Algorithmic Foundation of Data Science (AFDS) is an optimal course that I designed for the 3rd- and 4th-year undergraduates in computer science and mathematics. The overall set of materials is presented through 15 lectures, each of which lasts for about 1 hour. I taught AFDS at the University of Edinburgh in 2018 and 2019, and this webpage archives most materials that I used when teaching AFDS.
Data Science and Big Data Analysis is the research field that studies efficient processing and analysing massive datasets, and has received considerable attention from different research fields, including algorithms, machine learning, network sciences, probability theory and statistics. This line of research has also motivated a sequence of novel techniques for designing efficient algorithms for massive graphs, and has enormous industrial impact.

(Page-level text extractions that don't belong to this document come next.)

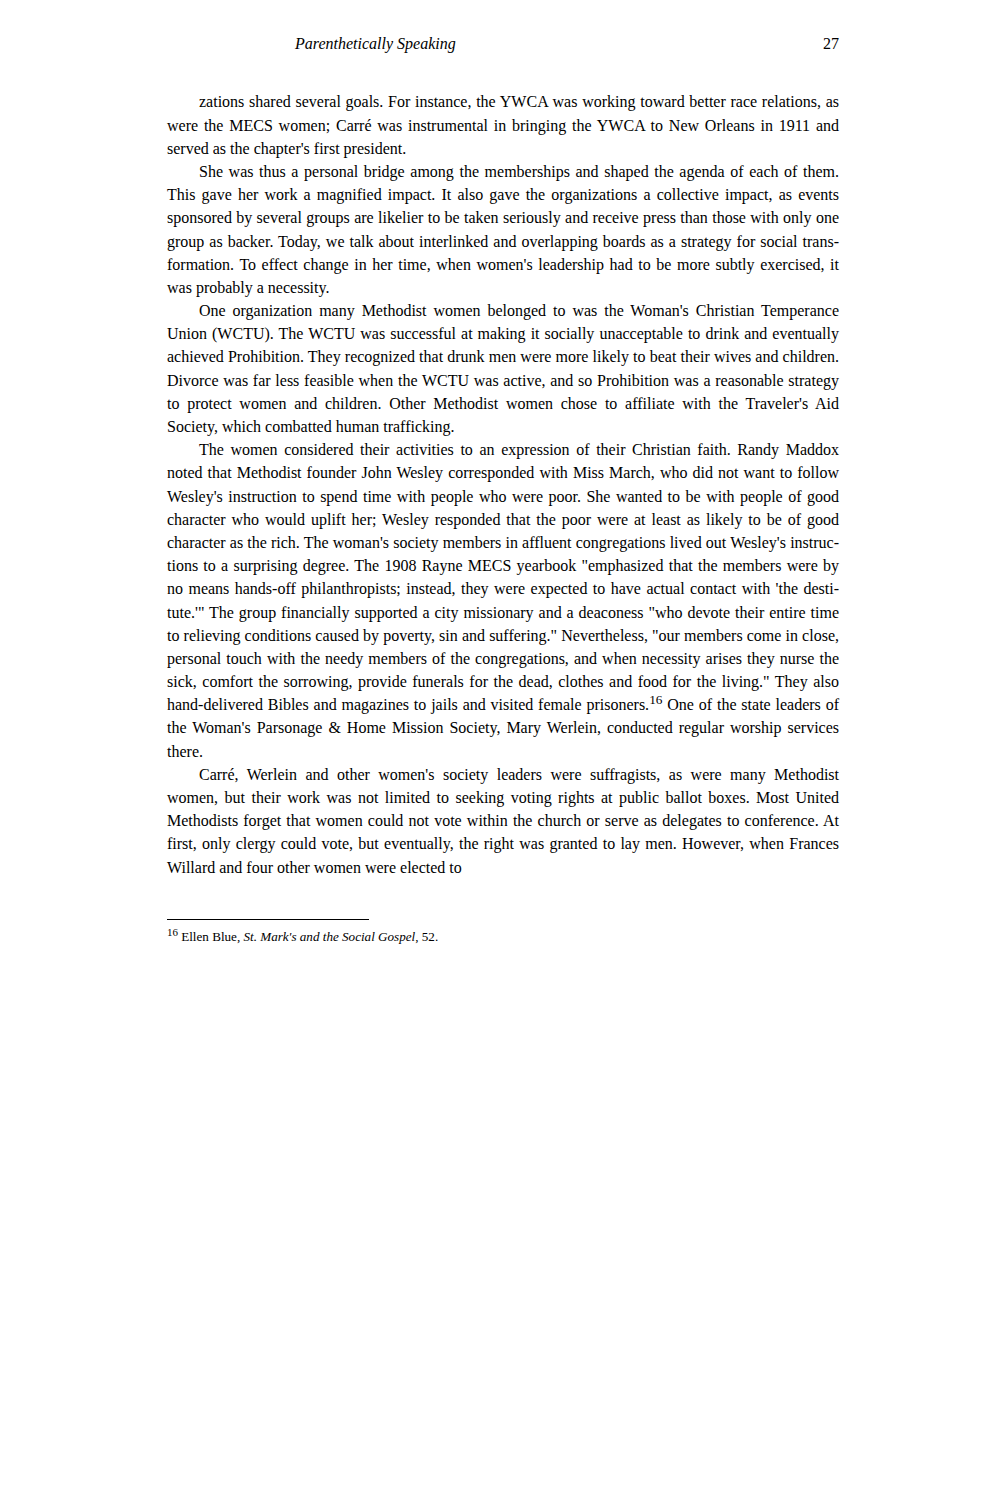Parenthetically Speaking
27
zations shared several goals. For instance, the YWCA was working toward better race relations, as were the MECS women; Carré was instrumental in bringing the YWCA to New Orleans in 1911 and served as the chapter's first president.
She was thus a personal bridge among the memberships and shaped the agenda of each of them. This gave her work a magnified impact. It also gave the organizations a collective impact, as events sponsored by several groups are likelier to be taken seriously and receive press than those with only one group as backer. Today, we talk about interlinked and overlapping boards as a strategy for social transformation. To effect change in her time, when women's leadership had to be more subtly exercised, it was probably a necessity.
One organization many Methodist women belonged to was the Woman's Christian Temperance Union (WCTU). The WCTU was successful at making it socially unacceptable to drink and eventually achieved Prohibition. They recognized that drunk men were more likely to beat their wives and children. Divorce was far less feasible when the WCTU was active, and so Prohibition was a reasonable strategy to protect women and children. Other Methodist women chose to affiliate with the Traveler's Aid Society, which combatted human trafficking.
The women considered their activities to an expression of their Christian faith. Randy Maddox noted that Methodist founder John Wesley corresponded with Miss March, who did not want to follow Wesley's instruction to spend time with people who were poor. She wanted to be with people of good character who would uplift her; Wesley responded that the poor were at least as likely to be of good character as the rich. The woman's society members in affluent congregations lived out Wesley's instructions to a surprising degree. The 1908 Rayne MECS yearbook "emphasized that the members were by no means hands-off philanthropists; instead, they were expected to have actual contact with 'the destitute.'" The group financially supported a city missionary and a deaconess "who devote their entire time to relieving conditions caused by poverty, sin and suffering." Nevertheless, "our members come in close, personal touch with the needy members of the congregations, and when necessity arises they nurse the sick, comfort the sorrowing, provide funerals for the dead, clothes and food for the living." They also hand-delivered Bibles and magazines to jails and visited female prisoners.16 One of the state leaders of the Woman's Parsonage & Home Mission Society, Mary Werlein, conducted regular worship services there.
Carré, Werlein and other women's society leaders were suffragists, as were many Methodist women, but their work was not limited to seeking voting rights at public ballot boxes. Most United Methodists forget that women could not vote within the church or serve as delegates to conference. At first, only clergy could vote, but eventually, the right was granted to lay men. However, when Frances Willard and four other women were elected to
16 Ellen Blue, St. Mark's and the Social Gospel, 52.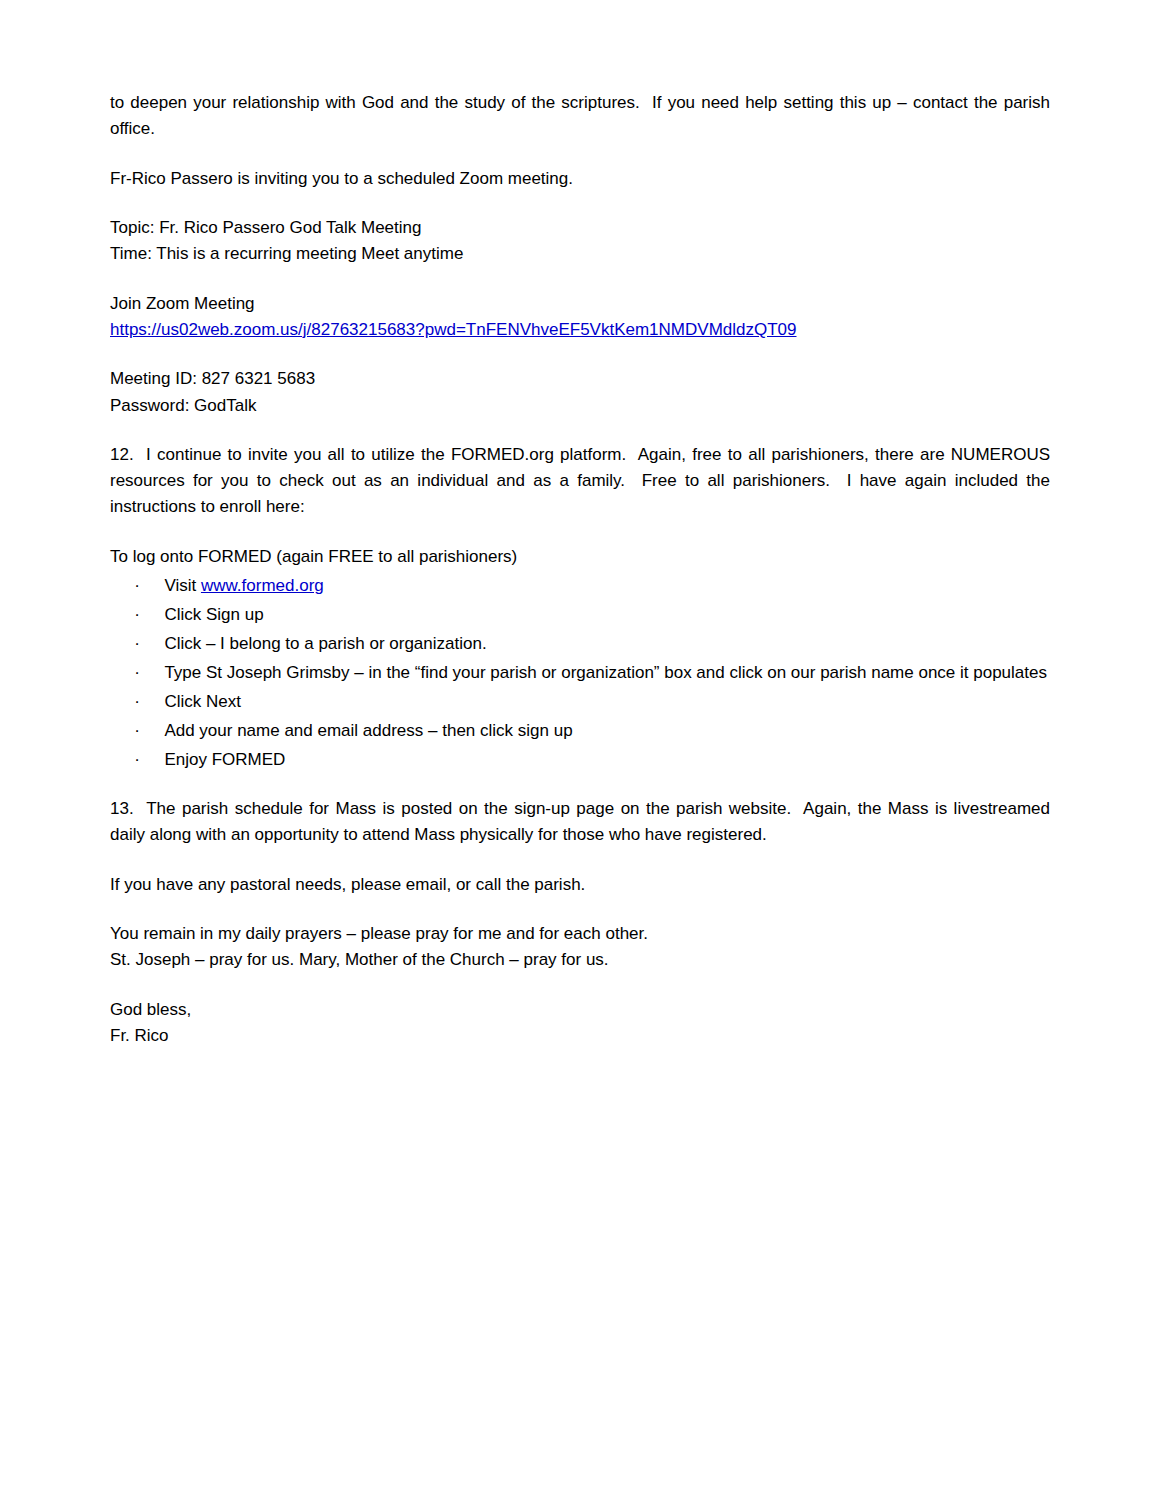to deepen your relationship with God and the study of the scriptures. If you need help setting this up – contact the parish office.
Fr-Rico Passero is inviting you to a scheduled Zoom meeting.
Topic: Fr. Rico Passero God Talk Meeting
Time: This is a recurring meeting Meet anytime
Join Zoom Meeting
https://us02web.zoom.us/j/82763215683?pwd=TnFENVhveEF5VktKem1NMDVMdldzQT09
Meeting ID: 827 6321 5683
Password: GodTalk
12. I continue to invite you all to utilize the FORMED.org platform. Again, free to all parishioners, there are NUMEROUS resources for you to check out as an individual and as a family. Free to all parishioners. I have again included the instructions to enroll here:
To log onto FORMED (again FREE to all parishioners)
·Visit www.formed.org
·Click Sign up
·Click – I belong to a parish or organization.
·Type St Joseph Grimsby – in the “find your parish or organization” box and click on our parish name once it populates
·Click Next
·Add your name and email address – then click sign up
·Enjoy FORMED
13. The parish schedule for Mass is posted on the sign-up page on the parish website. Again, the Mass is livestreamed daily along with an opportunity to attend Mass physically for those who have registered.
If you have any pastoral needs, please email, or call the parish.
You remain in my daily prayers – please pray for me and for each other.
St. Joseph – pray for us. Mary, Mother of the Church – pray for us.
God bless,
Fr. Rico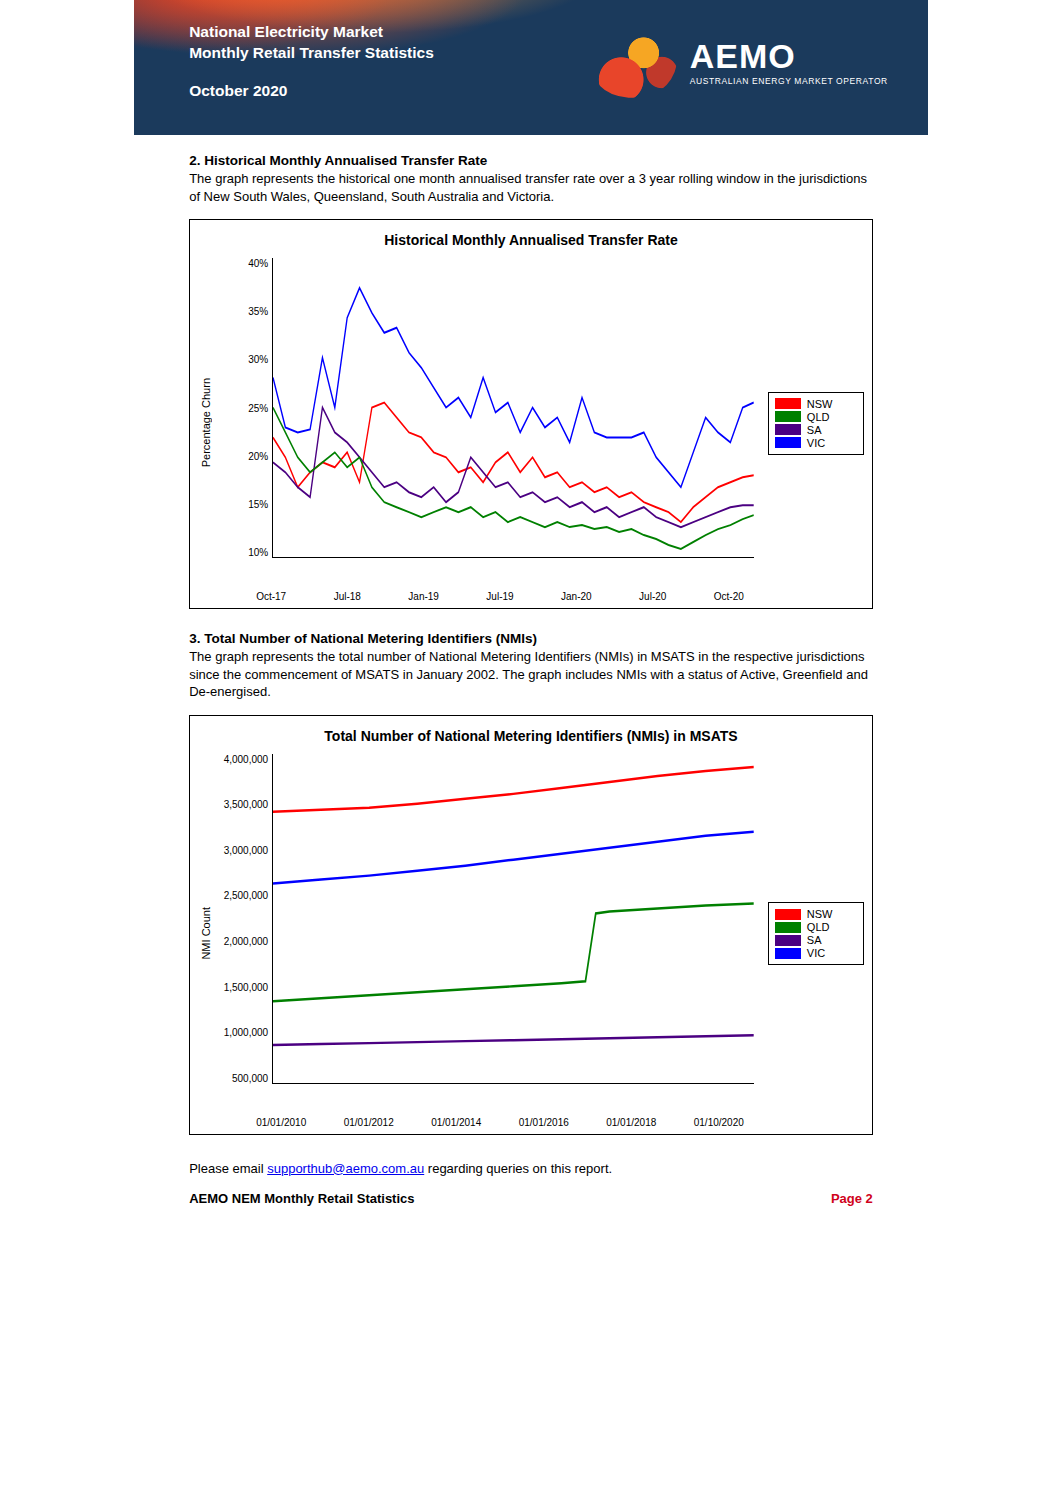National Electricity Market
Monthly Retail Transfer Statistics
October 2020
AEMO
AUSTRALIAN ENERGY MARKET OPERATOR
2. Historical Monthly Annualised Transfer Rate
The graph represents the historical one month annualised transfer rate over a 3 year rolling window in the jurisdictions of New South Wales, Queensland, South Australia and Victoria.
Historical Monthly Annualised Transfer Rate
Percentage Churn
40%
35%
30%
25%
20%
15%
10%
NSW
QLD
SA
VIC
Oct-17 Jul-18 Jan-19 Jul-19 Jan-20 Jul-20 Oct-20
3. Total Number of National Metering Identifiers (NMIs)
The graph represents the total number of National Metering Identifiers (NMIs) in MSATS in the respective jurisdictions since the commencement of MSATS in January 2002. The graph includes NMIs with a status of Active, Greenfield and De-energised.
Total Number of National Metering Identifiers (NMIs) in MSATS
NMI Count
4,000,000
3,500,000
3,000,000
2,500,000
2,000,000
1,500,000
1,000,000
500,000
NSW
QLD
SA
VIC
01/01/201001/01/201201/01/201401/01/201601/01/201801/10/2020
Please email supporthub@aemo.com.au regarding queries on this report.
AEMO NEM Monthly Retail Statistics
Page 2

This course aims to introduce algorithmic techniques that form the foundations of processing and analysing massive data sets of various forms. In particular, the course discusses how to process massive datasets, effectively store massive datasets, design fast algorithms for massive datasets, and analyse the performance of the designed algorithm. Through various examples as well as the coursework, the students will see applications of the topics discussed in class in other research field of computer science, e.g., machine learning, and network optimisation.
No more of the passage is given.